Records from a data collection
::::
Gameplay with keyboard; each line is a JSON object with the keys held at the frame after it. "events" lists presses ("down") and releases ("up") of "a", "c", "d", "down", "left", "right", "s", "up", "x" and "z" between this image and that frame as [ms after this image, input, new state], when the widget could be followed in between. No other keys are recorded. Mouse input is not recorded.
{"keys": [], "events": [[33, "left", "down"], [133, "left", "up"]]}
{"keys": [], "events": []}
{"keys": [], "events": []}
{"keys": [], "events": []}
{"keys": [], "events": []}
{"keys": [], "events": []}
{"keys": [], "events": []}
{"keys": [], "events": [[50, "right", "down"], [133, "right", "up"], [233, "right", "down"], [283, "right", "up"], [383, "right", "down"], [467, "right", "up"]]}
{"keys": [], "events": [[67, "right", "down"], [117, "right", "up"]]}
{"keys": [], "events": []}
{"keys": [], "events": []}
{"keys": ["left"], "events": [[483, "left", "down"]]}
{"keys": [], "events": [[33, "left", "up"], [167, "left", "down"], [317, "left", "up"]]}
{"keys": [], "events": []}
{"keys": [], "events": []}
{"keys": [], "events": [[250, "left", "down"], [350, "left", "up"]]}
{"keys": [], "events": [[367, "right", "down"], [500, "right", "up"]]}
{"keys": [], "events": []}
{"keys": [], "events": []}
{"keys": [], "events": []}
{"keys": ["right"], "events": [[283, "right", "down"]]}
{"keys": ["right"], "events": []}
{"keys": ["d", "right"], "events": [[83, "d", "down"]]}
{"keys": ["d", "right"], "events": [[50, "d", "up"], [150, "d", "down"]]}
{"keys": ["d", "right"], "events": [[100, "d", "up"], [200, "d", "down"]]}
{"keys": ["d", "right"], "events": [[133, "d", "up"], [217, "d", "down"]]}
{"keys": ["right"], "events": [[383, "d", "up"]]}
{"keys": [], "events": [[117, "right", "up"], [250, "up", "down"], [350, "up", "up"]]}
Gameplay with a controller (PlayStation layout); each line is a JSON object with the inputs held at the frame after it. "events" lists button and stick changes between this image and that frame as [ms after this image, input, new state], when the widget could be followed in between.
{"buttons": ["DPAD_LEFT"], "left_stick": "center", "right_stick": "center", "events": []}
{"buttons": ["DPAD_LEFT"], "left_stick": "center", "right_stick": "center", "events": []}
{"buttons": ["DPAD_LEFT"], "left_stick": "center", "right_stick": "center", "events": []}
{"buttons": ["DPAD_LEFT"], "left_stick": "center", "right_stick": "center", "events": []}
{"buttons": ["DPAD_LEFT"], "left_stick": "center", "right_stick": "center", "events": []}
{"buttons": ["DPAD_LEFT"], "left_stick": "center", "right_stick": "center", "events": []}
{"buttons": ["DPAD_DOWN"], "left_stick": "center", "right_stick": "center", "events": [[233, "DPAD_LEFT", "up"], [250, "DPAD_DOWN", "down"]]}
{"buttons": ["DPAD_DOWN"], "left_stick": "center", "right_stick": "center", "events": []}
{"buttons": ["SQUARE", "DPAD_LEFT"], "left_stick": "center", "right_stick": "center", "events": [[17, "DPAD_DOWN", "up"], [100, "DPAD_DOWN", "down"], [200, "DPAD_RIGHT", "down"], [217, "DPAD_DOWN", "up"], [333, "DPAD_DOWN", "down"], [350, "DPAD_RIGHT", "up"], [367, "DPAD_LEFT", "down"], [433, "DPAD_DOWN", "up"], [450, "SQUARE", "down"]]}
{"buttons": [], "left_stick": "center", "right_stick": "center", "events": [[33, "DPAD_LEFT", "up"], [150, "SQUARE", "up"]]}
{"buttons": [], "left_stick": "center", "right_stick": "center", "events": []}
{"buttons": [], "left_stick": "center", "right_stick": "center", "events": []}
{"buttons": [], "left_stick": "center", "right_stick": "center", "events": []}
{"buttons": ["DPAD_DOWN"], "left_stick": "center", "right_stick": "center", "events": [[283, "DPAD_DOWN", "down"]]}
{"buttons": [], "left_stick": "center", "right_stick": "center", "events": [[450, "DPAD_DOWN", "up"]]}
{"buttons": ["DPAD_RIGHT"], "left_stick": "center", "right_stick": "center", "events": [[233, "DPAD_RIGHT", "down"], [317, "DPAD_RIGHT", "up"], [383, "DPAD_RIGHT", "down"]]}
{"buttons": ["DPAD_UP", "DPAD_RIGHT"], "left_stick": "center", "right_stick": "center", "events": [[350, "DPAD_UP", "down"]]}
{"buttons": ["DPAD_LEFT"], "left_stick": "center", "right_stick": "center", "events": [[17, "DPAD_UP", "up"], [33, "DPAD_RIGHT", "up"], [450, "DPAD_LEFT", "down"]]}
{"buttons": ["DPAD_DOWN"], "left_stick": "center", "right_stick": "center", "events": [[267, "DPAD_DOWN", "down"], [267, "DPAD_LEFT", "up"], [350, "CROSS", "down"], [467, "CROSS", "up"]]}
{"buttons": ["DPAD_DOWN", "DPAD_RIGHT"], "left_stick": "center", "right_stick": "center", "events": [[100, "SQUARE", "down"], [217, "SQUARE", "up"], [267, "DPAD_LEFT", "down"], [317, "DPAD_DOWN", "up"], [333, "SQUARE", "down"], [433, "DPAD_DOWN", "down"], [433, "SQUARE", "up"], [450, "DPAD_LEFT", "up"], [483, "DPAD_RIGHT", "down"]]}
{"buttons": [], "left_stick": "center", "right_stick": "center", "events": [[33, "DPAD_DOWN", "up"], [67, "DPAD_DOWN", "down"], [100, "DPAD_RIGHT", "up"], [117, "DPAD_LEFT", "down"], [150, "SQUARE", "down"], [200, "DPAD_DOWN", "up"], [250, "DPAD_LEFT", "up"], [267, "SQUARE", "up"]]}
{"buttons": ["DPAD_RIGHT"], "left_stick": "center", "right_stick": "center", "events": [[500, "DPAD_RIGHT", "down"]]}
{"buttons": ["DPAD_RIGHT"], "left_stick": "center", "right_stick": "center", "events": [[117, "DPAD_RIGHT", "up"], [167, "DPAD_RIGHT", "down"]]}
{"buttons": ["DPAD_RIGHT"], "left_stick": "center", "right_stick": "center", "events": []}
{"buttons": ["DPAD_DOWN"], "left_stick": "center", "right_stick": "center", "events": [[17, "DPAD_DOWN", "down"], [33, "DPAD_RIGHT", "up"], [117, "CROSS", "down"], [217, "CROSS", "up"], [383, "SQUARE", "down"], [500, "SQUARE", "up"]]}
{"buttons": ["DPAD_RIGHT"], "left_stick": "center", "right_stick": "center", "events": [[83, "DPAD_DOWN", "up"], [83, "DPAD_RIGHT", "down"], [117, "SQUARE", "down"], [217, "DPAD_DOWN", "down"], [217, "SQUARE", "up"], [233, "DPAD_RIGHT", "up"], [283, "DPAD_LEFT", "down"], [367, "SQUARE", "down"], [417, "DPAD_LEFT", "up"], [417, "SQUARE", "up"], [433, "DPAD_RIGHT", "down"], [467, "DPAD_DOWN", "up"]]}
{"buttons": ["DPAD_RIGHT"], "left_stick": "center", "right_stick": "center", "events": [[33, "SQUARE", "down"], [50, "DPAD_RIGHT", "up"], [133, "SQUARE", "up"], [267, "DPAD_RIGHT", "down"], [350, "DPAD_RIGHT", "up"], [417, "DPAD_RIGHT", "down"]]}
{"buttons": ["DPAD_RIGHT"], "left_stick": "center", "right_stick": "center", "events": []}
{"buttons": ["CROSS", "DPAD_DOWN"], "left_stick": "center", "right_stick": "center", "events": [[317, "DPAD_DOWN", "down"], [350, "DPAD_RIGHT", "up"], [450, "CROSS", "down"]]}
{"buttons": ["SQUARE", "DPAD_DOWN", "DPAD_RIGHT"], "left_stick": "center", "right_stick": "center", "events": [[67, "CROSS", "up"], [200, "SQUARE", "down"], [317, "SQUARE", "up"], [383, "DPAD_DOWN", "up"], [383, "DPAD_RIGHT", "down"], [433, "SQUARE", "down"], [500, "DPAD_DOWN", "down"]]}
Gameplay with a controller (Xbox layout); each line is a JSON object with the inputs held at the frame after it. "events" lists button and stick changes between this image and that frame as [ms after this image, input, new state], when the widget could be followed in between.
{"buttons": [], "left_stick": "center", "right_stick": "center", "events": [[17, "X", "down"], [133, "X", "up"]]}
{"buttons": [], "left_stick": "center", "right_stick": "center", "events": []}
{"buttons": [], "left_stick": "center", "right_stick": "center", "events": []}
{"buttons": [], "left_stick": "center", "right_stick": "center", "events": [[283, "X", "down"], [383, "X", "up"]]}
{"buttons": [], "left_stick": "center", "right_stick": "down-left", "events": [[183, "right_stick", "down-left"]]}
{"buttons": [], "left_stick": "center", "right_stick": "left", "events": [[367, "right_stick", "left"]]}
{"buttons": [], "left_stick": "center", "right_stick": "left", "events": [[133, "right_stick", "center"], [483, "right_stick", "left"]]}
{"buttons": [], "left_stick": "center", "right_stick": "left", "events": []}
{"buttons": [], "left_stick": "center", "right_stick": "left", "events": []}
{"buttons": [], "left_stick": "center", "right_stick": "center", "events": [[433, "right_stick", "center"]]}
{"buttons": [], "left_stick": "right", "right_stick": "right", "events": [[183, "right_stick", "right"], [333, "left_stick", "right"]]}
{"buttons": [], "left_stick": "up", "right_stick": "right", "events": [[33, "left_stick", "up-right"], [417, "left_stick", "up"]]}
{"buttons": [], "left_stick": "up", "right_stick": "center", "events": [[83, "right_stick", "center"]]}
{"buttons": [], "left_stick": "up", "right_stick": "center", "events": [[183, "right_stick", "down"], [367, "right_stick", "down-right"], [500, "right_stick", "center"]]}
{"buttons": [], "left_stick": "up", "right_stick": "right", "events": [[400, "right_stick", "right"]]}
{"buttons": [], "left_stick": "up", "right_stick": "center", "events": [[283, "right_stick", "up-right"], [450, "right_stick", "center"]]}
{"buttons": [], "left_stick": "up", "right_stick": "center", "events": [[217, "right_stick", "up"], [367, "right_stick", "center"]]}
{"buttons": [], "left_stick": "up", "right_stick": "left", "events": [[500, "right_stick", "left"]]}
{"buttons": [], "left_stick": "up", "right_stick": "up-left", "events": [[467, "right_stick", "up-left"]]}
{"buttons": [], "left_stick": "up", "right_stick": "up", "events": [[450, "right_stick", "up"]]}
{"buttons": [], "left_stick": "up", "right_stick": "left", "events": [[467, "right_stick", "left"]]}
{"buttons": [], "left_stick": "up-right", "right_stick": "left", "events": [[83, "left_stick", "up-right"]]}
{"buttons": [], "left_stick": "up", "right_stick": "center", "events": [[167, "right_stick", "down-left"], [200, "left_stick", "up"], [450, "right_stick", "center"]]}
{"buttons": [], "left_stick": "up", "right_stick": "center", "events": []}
::::
WORK TO BE COMPLETED —
Each line containing the word "inputs" needs to be copied from the data above.

EXERCISE RESULT —
Gameplay with a controller (PlayStation layout); each line is a JSON object with the inputs held at the frame after it. "events" lists button and stick changes between this image and that frame as [ms after this image, input, new state], when the widget could be followed in between.
Gameplay with a controller (Xbox layout); each line is a JSON object with the inputs held at the frame after it. "events" lists button and stick changes between this image and that frame as [ms after this image, input, new state], when the widget could be followed in between.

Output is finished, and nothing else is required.